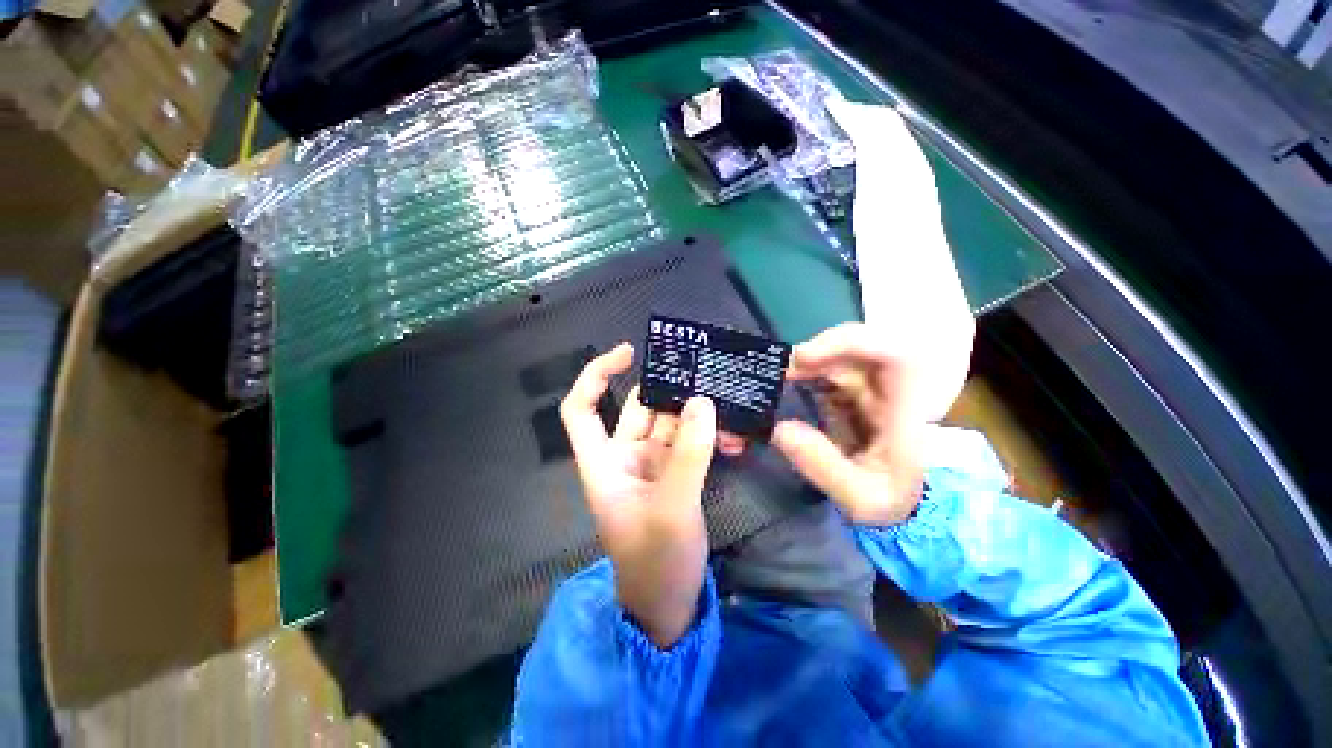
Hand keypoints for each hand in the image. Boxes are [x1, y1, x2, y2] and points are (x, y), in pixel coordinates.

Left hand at [561, 343, 718, 646]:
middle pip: (641, 409)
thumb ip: (688, 454)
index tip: (629, 352)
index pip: (582, 409)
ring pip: (671, 424)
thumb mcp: (673, 508)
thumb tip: (702, 403)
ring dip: (699, 415)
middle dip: (673, 391)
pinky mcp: (675, 475)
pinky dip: (709, 437)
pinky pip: (690, 444)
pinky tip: (736, 439)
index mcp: (604, 463)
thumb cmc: (656, 563)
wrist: (669, 607)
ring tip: (733, 407)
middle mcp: (625, 457)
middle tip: (709, 372)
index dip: (597, 376)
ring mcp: (652, 465)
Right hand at [772, 323, 933, 525]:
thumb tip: (777, 429)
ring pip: (845, 360)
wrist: (929, 508)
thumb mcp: (862, 497)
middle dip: (816, 354)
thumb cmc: (905, 503)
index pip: (892, 353)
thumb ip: (821, 464)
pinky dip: (812, 377)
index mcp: (911, 410)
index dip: (845, 343)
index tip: (804, 357)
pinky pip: (838, 375)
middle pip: (861, 349)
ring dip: (810, 365)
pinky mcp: (867, 395)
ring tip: (779, 380)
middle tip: (778, 372)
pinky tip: (791, 388)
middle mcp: (899, 389)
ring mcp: (883, 390)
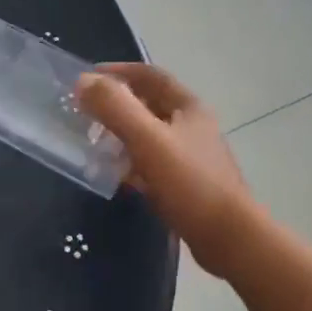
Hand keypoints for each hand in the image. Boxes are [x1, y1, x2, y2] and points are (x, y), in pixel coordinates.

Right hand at [78, 63, 255, 277]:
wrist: (229, 239)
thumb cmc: (190, 183)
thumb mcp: (148, 139)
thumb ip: (115, 108)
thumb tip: (83, 81)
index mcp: (188, 107)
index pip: (149, 75)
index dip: (118, 71)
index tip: (86, 78)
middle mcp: (191, 126)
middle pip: (148, 105)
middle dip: (115, 105)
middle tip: (82, 113)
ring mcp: (190, 156)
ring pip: (147, 135)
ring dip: (119, 134)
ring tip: (91, 143)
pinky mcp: (185, 184)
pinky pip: (150, 164)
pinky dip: (129, 163)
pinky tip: (112, 175)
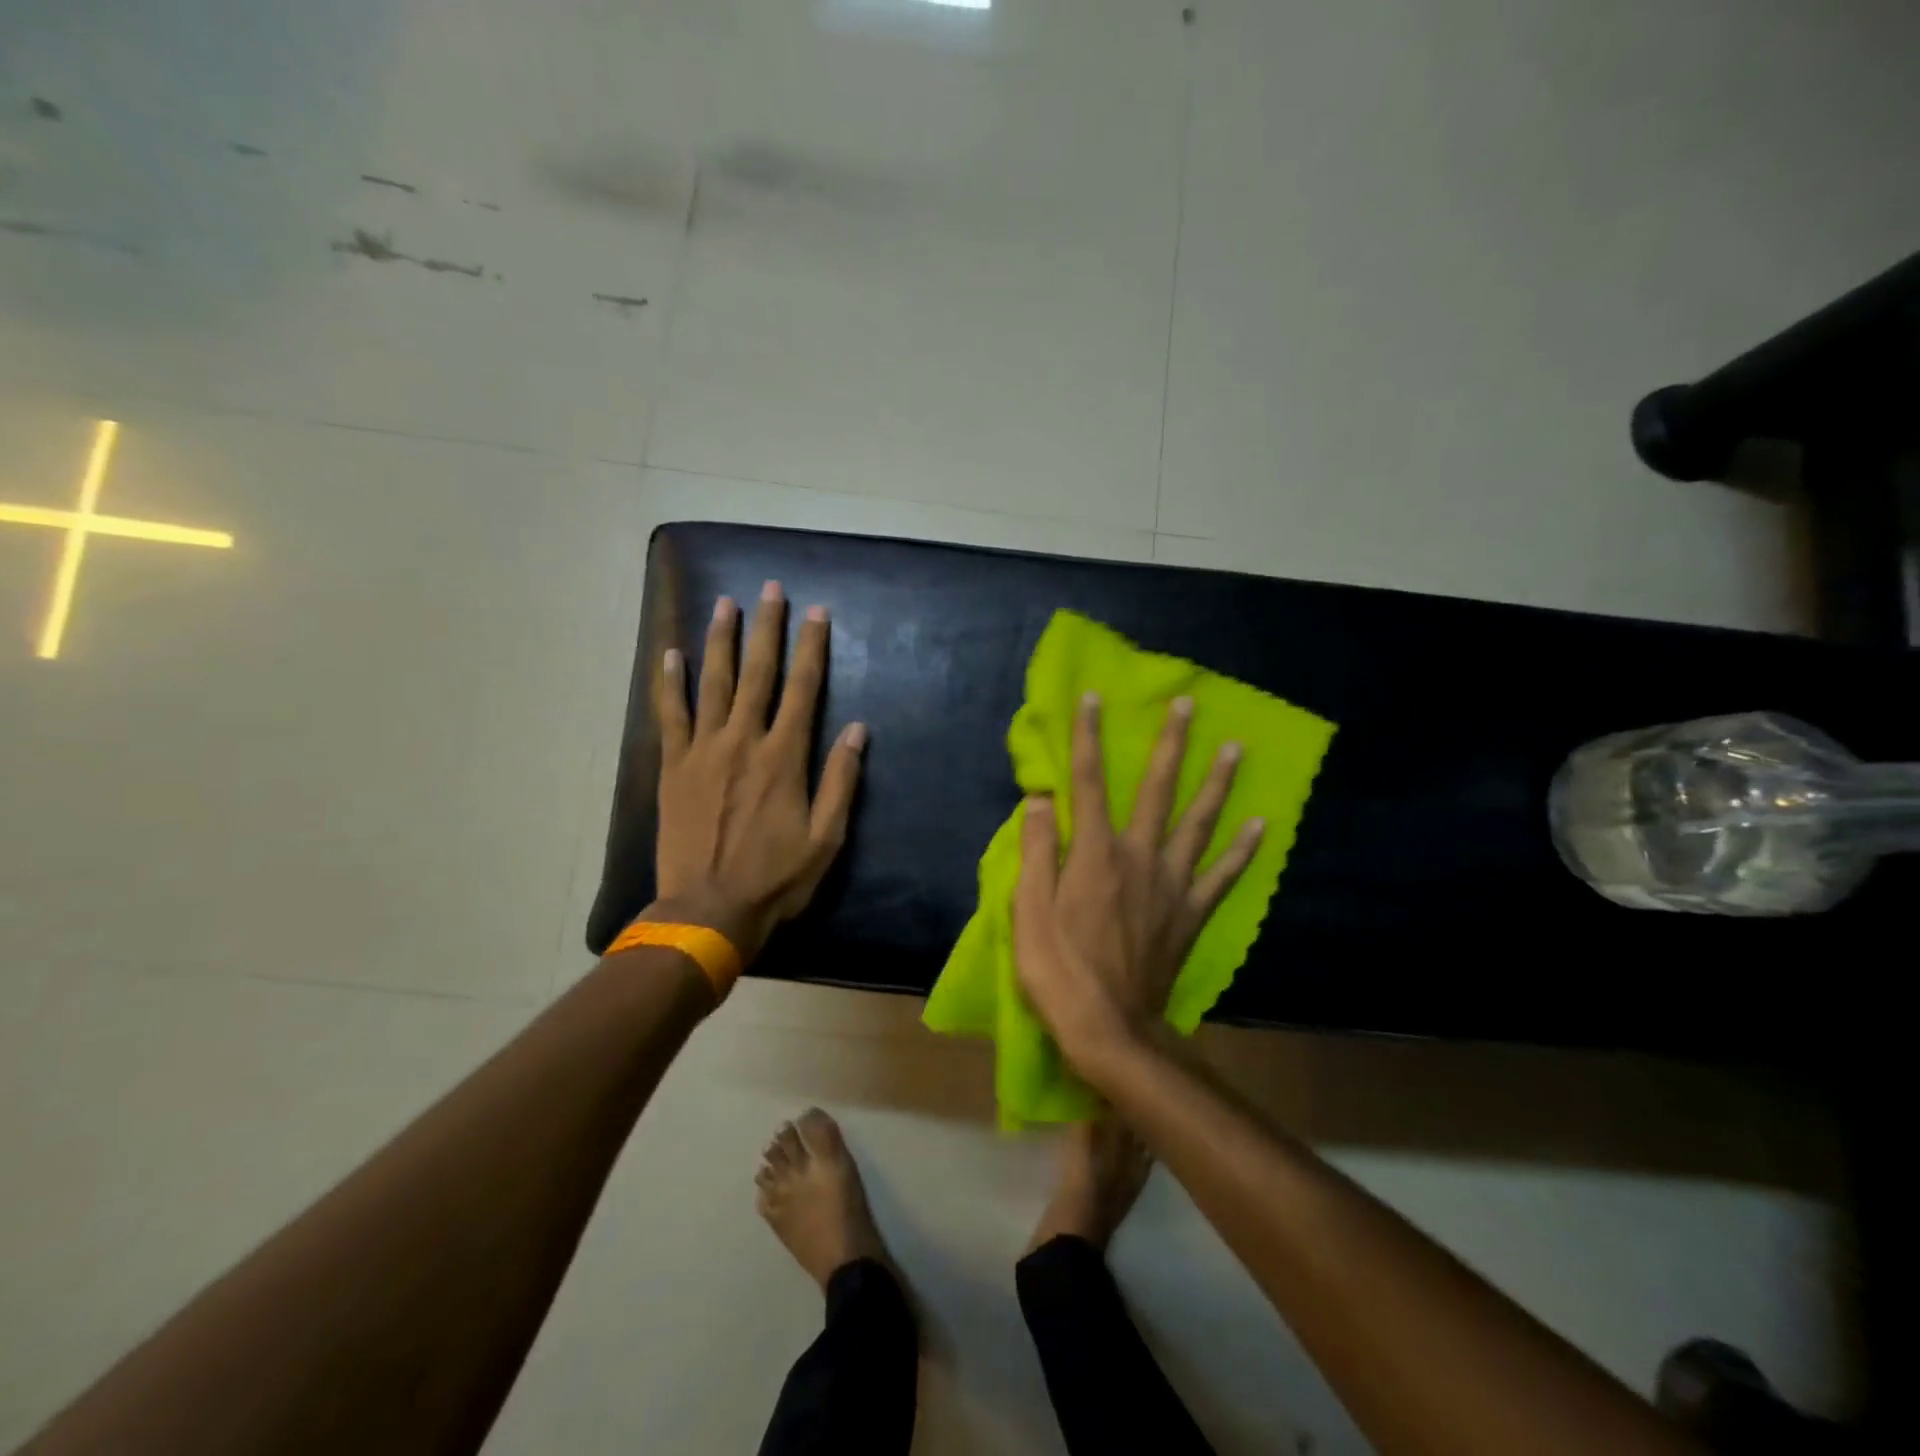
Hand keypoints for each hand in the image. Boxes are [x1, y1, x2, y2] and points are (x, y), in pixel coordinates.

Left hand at [650, 582, 865, 961]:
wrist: (708, 909)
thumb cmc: (776, 877)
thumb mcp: (826, 837)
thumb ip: (841, 779)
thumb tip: (857, 729)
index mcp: (784, 757)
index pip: (804, 688)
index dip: (812, 647)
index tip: (818, 613)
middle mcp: (744, 740)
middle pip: (758, 673)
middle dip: (766, 628)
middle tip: (770, 589)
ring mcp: (703, 750)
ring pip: (713, 682)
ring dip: (720, 640)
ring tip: (725, 603)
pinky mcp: (673, 766)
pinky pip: (670, 714)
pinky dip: (671, 682)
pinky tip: (671, 654)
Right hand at [1013, 692, 1262, 1067]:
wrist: (1109, 1029)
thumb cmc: (1058, 969)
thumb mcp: (1028, 910)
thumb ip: (1037, 850)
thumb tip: (1040, 798)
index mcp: (1095, 853)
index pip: (1090, 782)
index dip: (1088, 737)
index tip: (1093, 698)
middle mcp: (1139, 857)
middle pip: (1157, 790)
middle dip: (1171, 744)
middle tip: (1188, 705)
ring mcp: (1172, 885)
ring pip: (1199, 823)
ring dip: (1217, 783)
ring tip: (1236, 749)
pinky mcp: (1191, 914)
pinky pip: (1222, 876)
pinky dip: (1242, 850)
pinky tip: (1261, 826)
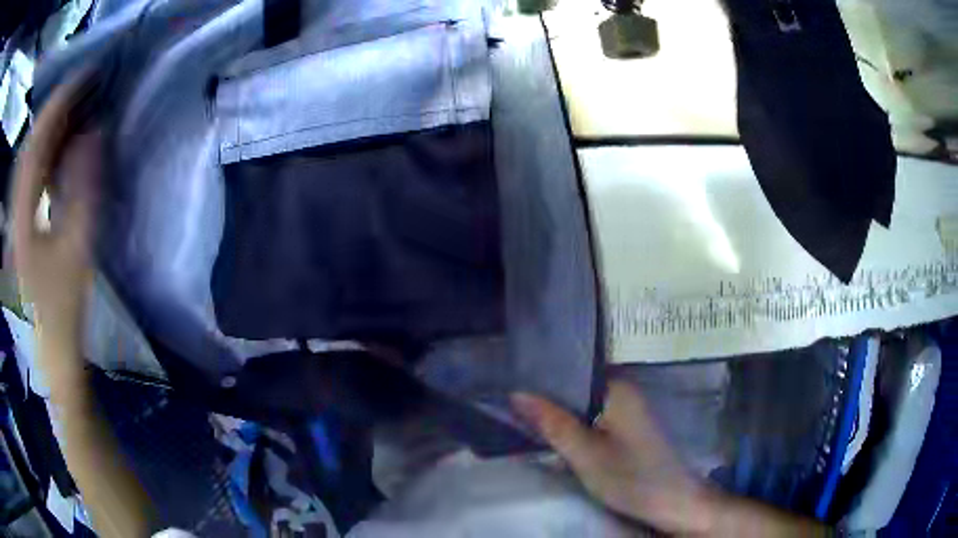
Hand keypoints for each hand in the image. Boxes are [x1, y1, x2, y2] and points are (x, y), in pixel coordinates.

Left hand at [12, 75, 100, 388]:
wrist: (50, 355)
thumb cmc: (62, 313)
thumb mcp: (76, 254)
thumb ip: (83, 191)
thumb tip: (94, 133)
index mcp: (21, 214)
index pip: (36, 141)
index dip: (59, 102)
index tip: (86, 73)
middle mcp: (14, 209)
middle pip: (30, 143)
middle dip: (55, 107)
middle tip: (84, 83)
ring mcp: (15, 217)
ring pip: (29, 156)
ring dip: (50, 125)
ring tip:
++++++++
— What the task asks —
Write down exactly what the lines above say, from the line holding "ring pip: (671, 424)" through the line holding "middle mcp: (744, 740)", and nothing more. Do not copy the pictures.

— Task response —
ring pip: (671, 424)
thumb mcp: (673, 508)
thumb tip: (702, 403)
ring dip: (699, 415)
middle dip: (673, 391)
pinky mcp: (675, 475)
pinky dip: (709, 437)
pinky pip: (690, 444)
pinky tip: (736, 439)
index mcp: (604, 463)
thumb cmc: (656, 563)
wrist: (669, 607)
ring tip: (733, 407)
middle mcp: (625, 457)
middle tip: (709, 372)
index dip: (597, 376)
ring mcp: (652, 465)
Right hand at [772, 323, 933, 525]:
thumb tip: (777, 429)
ring pip: (845, 360)
wrist: (929, 508)
thumb mcp: (862, 497)
middle dip: (816, 354)
thumb cmc: (905, 503)
index pip: (892, 353)
thumb ip: (821, 464)
pinky dip: (812, 377)
index mcp: (911, 410)
index dip: (845, 343)
index tip: (804, 357)
pinky pip: (838, 375)
middle pip: (861, 349)
ring dip: (810, 365)
pinky mcp: (867, 395)
ring tip: (779, 380)
middle tip: (778, 372)
pinky tip: (791, 388)
middle mcp: (899, 389)
ring mcp: (883, 390)
Hand keypoints for each hand in the image. Boxes are [x1, y1, x2, y2] and points are (x, y), in pixel coordinates.

Right hand at [78, 63, 255, 277]:
wrist: (229, 239)
thumb cmc: (190, 183)
thumb mcp: (148, 139)
thumb ip: (115, 108)
thumb tip: (83, 81)
index mcp: (188, 107)
index pip: (149, 75)
index dip: (118, 71)
index tip: (86, 78)
middle mcp: (191, 126)
middle pip: (148, 105)
middle dip: (115, 105)
middle tip: (82, 113)
ring mcp: (190, 156)
ring pip: (147, 135)
ring dip: (119, 134)
ring tip: (91, 143)
pinky mcp: (185, 184)
pinky pip: (150, 164)
pinky dip: (129, 163)
pinky tip: (112, 175)
Hand keypoints for each hand in the image. Boxes are [x1, y1, x2, y2] and points are (x, y), in pixel coordinates.

Left hand at [650, 582, 865, 961]:
wrist: (708, 909)
thumb cmc: (776, 877)
thumb mcp: (826, 837)
thumb ip: (841, 779)
thumb tip: (857, 729)
index mcp: (784, 757)
index pip: (804, 688)
index dip: (812, 647)
index tip: (818, 613)
middle mcp: (744, 740)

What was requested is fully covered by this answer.